We’ve done it. We’ve remade creation according to our own needs, desires, and vision. And so it is now different than it has ever been before. That appears to be the message of an increasing number of scientists and writers who argue that we have moved out of the 10,000 year holocene epoch (the period of time since the end of the last ice age) and entered into a new geological epoch, the Anthropocene. The National Geographic covered it in March followed by a helpful article by Oliver Morton titled, “A Man-made World” in The Economist. One of my favorite bloggers, Andrew Revkin of the NYT, has several entries on it. The idea of an anthropcene epoch says something about how we now see ourselves and our relationship to creation.
The Anthropocene epoch is marked by the impact of human creatures upon the entire earth, its ecosystems, and all its creatures. Paul Crutzen, a Nobel winning atmospheric chemist, used the term in 2000 to describe the way humans have transformed the earth. He notes, “From their trawlers scraping the floors of the seas to their dams impounding sediment by the gigatonne, from their stripping of forests to their irrigation of farms, from their mile-deep mines to their melting of glaciers, humans were bringing about an age of planetary change.” Similarly, Erle Ellis, an ecologist at the University of Maryland, notes that there are now “more trees on farms than in wild forests.” Morton concludes his article, “dam by dam, mine by mine, farm by farm and city by city it is remaking the Earth before your eyes.”

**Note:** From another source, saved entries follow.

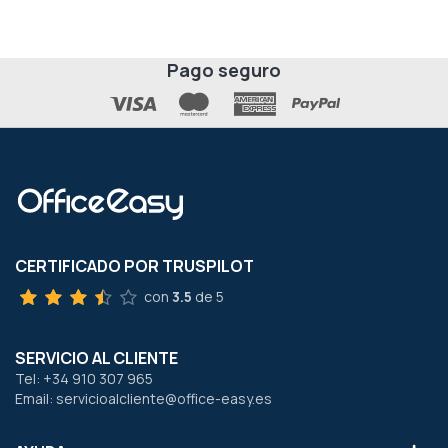
Pago seguro
CERTIFICADO POR TRUSPILOT
con
3.5
de 5
SERVICIO AL CLIENTE
Tel: +34 910 307 965
Email: servicioalcliente@office-easy.es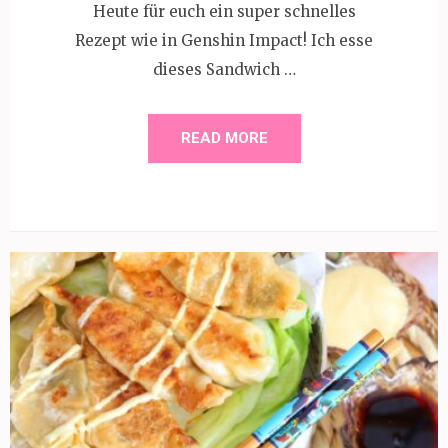
Heute für euch ein super schnelles
Rezept wie in Genshin Impact! Ich esse
dieses Sandwich …
READ MORE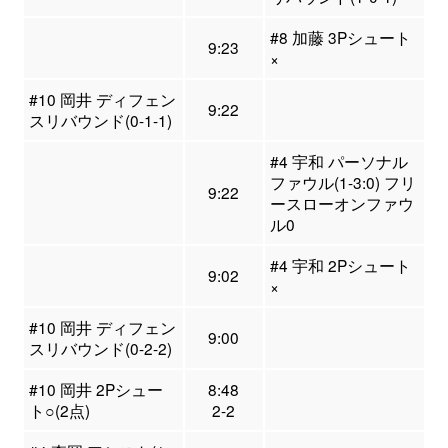
#8 加藤 3Pシュート
9:23
×
#10 岡井 ディフェン
9:22
スリバウンド(0-1-1)
#4 宇和 パーソナル
ファウル(1-3:0) フリ
9:22
ースローオンファウ
ル0
#4 宇和 2Pシュート
9:02
×
#10 岡井 ディフェン
9:00
スリバウンド(0-2-2)
#10 岡井 2Pシュー
8:48
ト○(2点)
2-2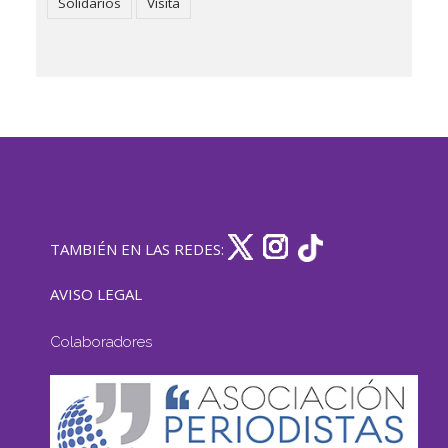
Solidarios
Visita
TAMBIÉN EN LAS REDES:
AVISO LEGAL
Colaboradores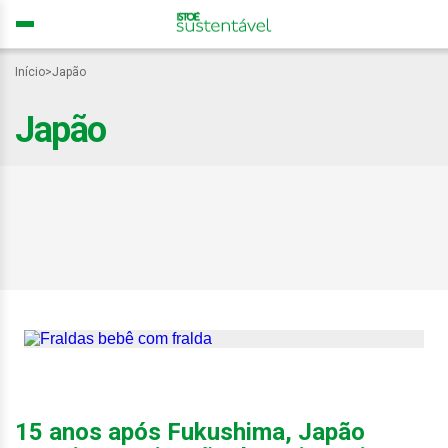
Início
>
Japão
Japão
Japão transforma fraldas
sujas em material de
construção e energia
15 anos após Fukushima, Japão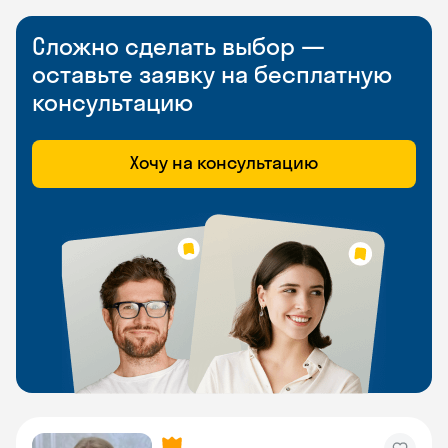
Сложно сделать выбор —
оставьте заявку на бесплатную
консультацию
Хочу на консультацию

So now what? Many lament this achievement of power often fueled by greed and pride. They argue that we must resist the technology that destroys or at the least use it cautiously. We need to preserve the oceans, rain forests, wilderness, and the diversity of life on earth. On this point, environmentalists often show themselves to be conservatives. We need to preserve what we have inherited. Yet others suggest that such efforts are too late and doomed to fail. So forget it. Instead, we would do best to embrace our godlike status and try to manage the earth as best we can Our job is now to remake and rebuild it as sustainable and livable we can.
Andrew Revkin suggests that it is time for humanity to move out of adolescence, grow up, and become responsible adults as a species. After all, “The earth is Us.” Revkin notes, “One clear reality is that for a long to come, Earth is what we choose to make it, for better or worse.” Revkin, cites Stewart Brand, of the “Whole Earth Catalog” who asserts with his latest book, Whole Earth Discipline, “We are as gods and have to get good at it.” Along these same lines, The God Species: Saving the Planet in the Age of Humans, by Mark Lynas notes that “We humans are the God species, both creatures and destroyers of life.”
This discussion raises important theological questions for us. How do we see ourselves and our relationship to the world in which we live? What does it mean to be a creature? And more specifically, what does it mean to be a human creature? And for that matter, what are the implications for the earth of being a fallen human creature? These questions lie behind nearly everything that Christians have to say about the story they tell.
For example, Christian theology with its emphasis on the Fall, speak of disobedience to God. But what lay at the heart of that disobedience? A refusal be creatures, a refusal to accept our creatureliness. We did not want to live by faith from the gifts of God. We wanted to be more than creaturely, to be like God. The theme continued with the result that the tower of Babel syndrome infects us still. We want to be like gods (powerful, in charge, and in control)…and now it looks like we have achieved that goal?
It seems to me that we need a theology of creatureliness more than ever. After all, Christ affirmed our creatureliness by becoming a creature. And he promises to restore completely our creatureliness with the resurrection (and not make us little deities). So what does it mean to be a human creature and embrace our creatureliness in the “Age of Man?”
For starters, it might mean that as creatures we willingly accept certain limits to our knowledge and power. We are not the creator. We did not design creation. Yet as human creatures, God has given us the capability and responsibility for looking after his creation and the needs of all his creatures so that creation may flourish. That’s quite a balancing act without sin. But as a fallen human creature, do we have the knowledge and capability of “managing” the planet so that it all life flourishes and it gives witness to the creator? And to what end? When we now look around, should we increasingly see only our fingerprints all over creation rather than God’s fingerprints?